══ Input data ══

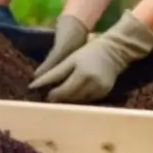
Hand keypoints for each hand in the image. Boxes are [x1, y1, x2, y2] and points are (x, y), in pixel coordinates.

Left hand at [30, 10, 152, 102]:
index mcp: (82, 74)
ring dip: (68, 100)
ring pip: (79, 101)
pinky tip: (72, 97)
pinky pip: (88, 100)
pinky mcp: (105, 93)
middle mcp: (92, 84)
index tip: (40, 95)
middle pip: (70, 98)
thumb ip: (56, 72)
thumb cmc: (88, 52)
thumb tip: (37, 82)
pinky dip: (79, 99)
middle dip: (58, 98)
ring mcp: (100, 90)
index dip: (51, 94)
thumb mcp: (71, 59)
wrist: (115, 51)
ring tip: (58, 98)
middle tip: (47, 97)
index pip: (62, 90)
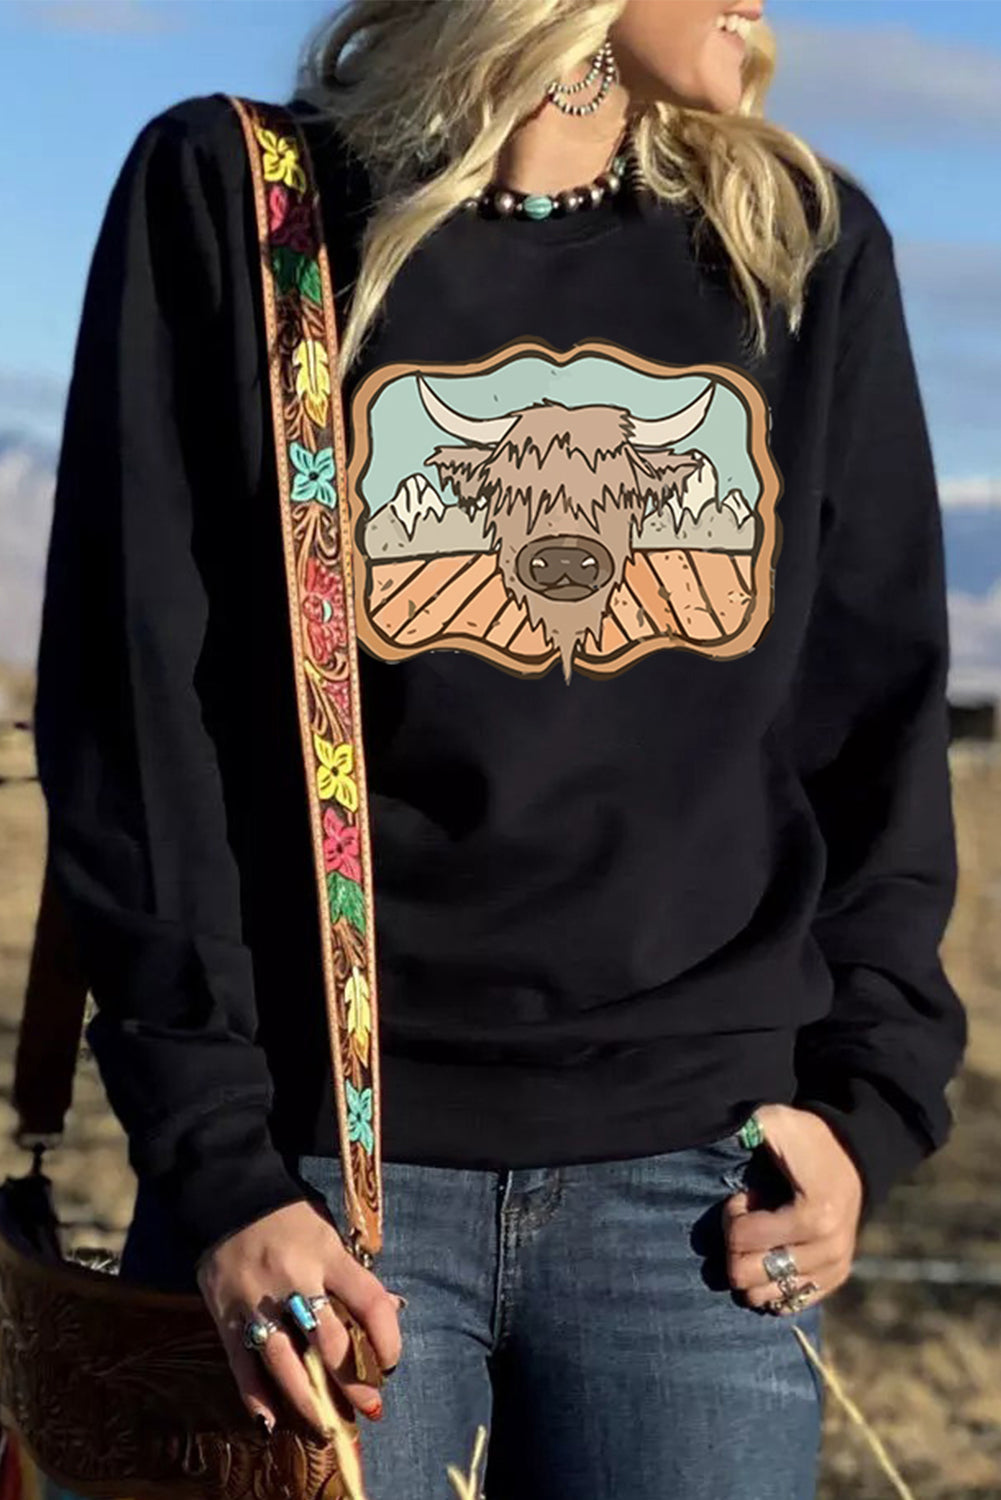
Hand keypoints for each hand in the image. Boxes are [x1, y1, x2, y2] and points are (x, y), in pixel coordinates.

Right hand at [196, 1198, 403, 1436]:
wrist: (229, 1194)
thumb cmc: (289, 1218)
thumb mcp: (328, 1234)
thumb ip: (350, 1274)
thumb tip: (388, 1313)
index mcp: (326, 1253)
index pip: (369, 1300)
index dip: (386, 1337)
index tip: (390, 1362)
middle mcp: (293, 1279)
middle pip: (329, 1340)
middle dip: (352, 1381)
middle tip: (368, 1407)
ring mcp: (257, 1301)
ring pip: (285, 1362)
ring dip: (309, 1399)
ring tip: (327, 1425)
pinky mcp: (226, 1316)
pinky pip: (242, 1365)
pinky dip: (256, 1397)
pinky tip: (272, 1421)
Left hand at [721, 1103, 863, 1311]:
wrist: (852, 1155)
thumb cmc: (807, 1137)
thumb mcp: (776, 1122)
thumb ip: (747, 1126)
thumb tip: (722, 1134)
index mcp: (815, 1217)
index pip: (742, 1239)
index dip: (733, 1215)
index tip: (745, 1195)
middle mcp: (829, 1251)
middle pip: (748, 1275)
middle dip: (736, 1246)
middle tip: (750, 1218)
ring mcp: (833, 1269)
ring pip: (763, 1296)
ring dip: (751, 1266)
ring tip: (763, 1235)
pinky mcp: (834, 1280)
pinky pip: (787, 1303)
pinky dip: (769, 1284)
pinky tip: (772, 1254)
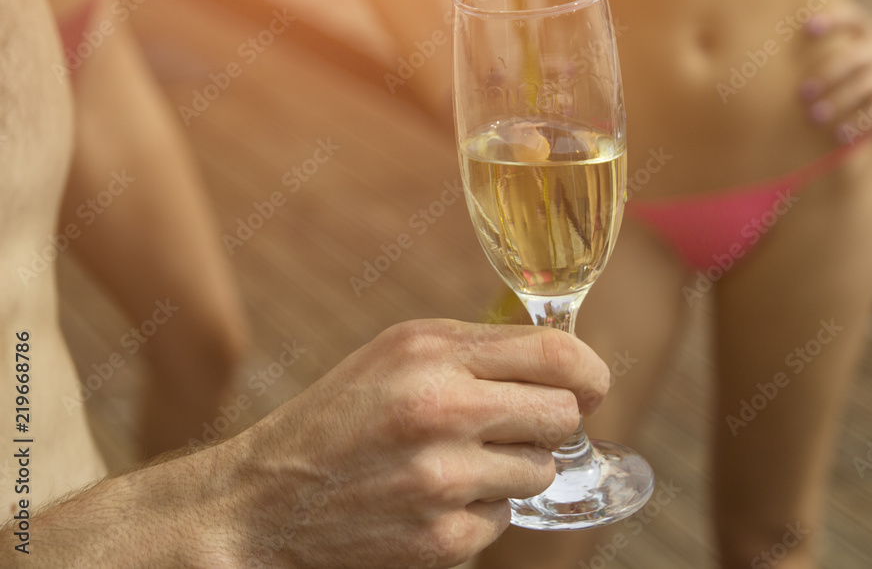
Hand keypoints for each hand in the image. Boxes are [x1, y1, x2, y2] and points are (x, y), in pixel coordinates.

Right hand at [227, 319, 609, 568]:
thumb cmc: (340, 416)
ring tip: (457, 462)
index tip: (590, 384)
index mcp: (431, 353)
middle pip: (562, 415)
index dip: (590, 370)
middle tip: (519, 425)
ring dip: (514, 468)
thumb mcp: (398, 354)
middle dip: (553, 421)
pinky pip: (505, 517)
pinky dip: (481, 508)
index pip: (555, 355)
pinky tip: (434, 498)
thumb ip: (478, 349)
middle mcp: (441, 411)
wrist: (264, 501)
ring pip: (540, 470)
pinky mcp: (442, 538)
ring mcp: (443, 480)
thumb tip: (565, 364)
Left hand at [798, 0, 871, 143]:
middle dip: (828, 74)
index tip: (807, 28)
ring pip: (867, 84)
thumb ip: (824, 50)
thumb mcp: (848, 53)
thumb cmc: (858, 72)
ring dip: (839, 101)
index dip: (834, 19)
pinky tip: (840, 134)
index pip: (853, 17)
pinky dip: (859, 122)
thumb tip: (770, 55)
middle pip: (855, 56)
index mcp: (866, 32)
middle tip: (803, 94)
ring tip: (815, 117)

═══

• **Problem details**
Your answer must be an exact copy of the records above, with every picture left out.

• **Result for this task**
Hand keypoints for each hand in the image. Boxes are [x1, y1, x2, y2] and points are (x, y), in pixel coordinates.

Left hand at [30, 10, 152, 102]:
index mcp: (82, 74)
ring dip: (68, 100)
ring pip: (79, 101)
pinky tip: (72, 97)
pinky pip: (88, 100)
pinky mcp: (105, 93)
middle mcp: (92, 84)
index tip: (40, 95)
middle pip: (70, 98)
thumb ip: (56, 72)
thumb cmc: (88, 52)
thumb tip: (37, 82)
pinky dip: (79, 99)
middle dip: (58, 98)
ring mcp: (100, 90)
index dip: (51, 94)
thumb mcp: (71, 59)
wrist: (115, 51)
ring tip: (58, 98)
middle tip: (47, 97)
index pip: (62, 90)
Hand keypoints for each hand in the image. Boxes are [x1, y1, x2, y2] and points are (x, y), in pixel coordinates.

Right hand at [196, 1198, 403, 1436]:
wrist: (229, 1194)
thumb cmc: (289, 1218)
thumb mcp: (328, 1234)
thumb ip: (350, 1274)
thumb tip: (388, 1313)
index mcp: (326, 1253)
index pip: (369, 1300)
index dip: (386, 1337)
index tip: (390, 1362)
middle mcp: (293, 1279)
middle pip: (329, 1340)
middle dip: (352, 1381)
middle tip: (368, 1407)
ring mcp: (257, 1301)
ring pip: (285, 1362)
ring dip: (309, 1399)
ring tip: (327, 1425)
pinky mcp: (226, 1316)
pinky pip: (242, 1365)
pinky dip: (256, 1397)
pinky tip: (272, 1421)
Left hand at [721, 1103, 863, 1311]:
wrist: (852, 1155)
thumb cmc: (807, 1137)
thumb mcp: (776, 1122)
thumb ip: (747, 1126)
thumb tip: (722, 1134)
index mcp: (815, 1217)
index pip: (742, 1239)
index dip: (733, 1215)
index tip: (745, 1195)
middle mcp: (829, 1251)
middle pip: (748, 1275)
middle dip: (736, 1246)
middle tip: (750, 1218)
ring mcp: (833, 1269)
ring pip: (763, 1296)
ring dip: (751, 1266)
ring tip: (763, 1235)
pinky mcp: (834, 1280)
pinky pip: (787, 1303)
pinky dip: (769, 1284)
pinky tip: (772, 1254)
Hand keypoints for each hand in the image. Boxes are [x1, y1, x2, y2] and points are (x, y), in pixel coordinates.

Right hand at [227, 319, 609, 568]:
thumb cmc: (340, 416)
ring tip: (457, 462)
index tip: (590, 384)
index mcp: (431, 353)
middle pip: (562, 415)
index dip: (590, 370)
middle tip: (519, 425)
ring dip: (514, 468)
thumb mcp: (398, 354)
middle dip: (553, 421)
pinky pip: (505, 517)
pinky dip: (481, 508)
index pip: (555, 355)
pinky tip: (434, 498)
thumb ip: (478, 349)
middle mcp: (441, 411)
wrist: (264, 501)
ring pip: (540, 470)
pinky mcp: (442, 538)
ring mcp: (443, 480)
thumb tip: (565, 364)
Left hand at [798, 0, 871, 143]:
middle dip: (828, 74)
index tip: (807, 28)
ring pip: (867, 84)
thumb ip: (824, 50)
thumb mcp: (848, 53)
thumb cmc: (858, 72)
ring dip: (839, 101)
index dip: (834, 19)
pinky tip: (840, 134)
index pip: (853, 17)
pinky dip: (859, 122)
thumb tip: (770, 55)
middle pip: (855, 56)
index mcp: (866, 32)
middle tip: (803, 94)
ring tip: (815, 117)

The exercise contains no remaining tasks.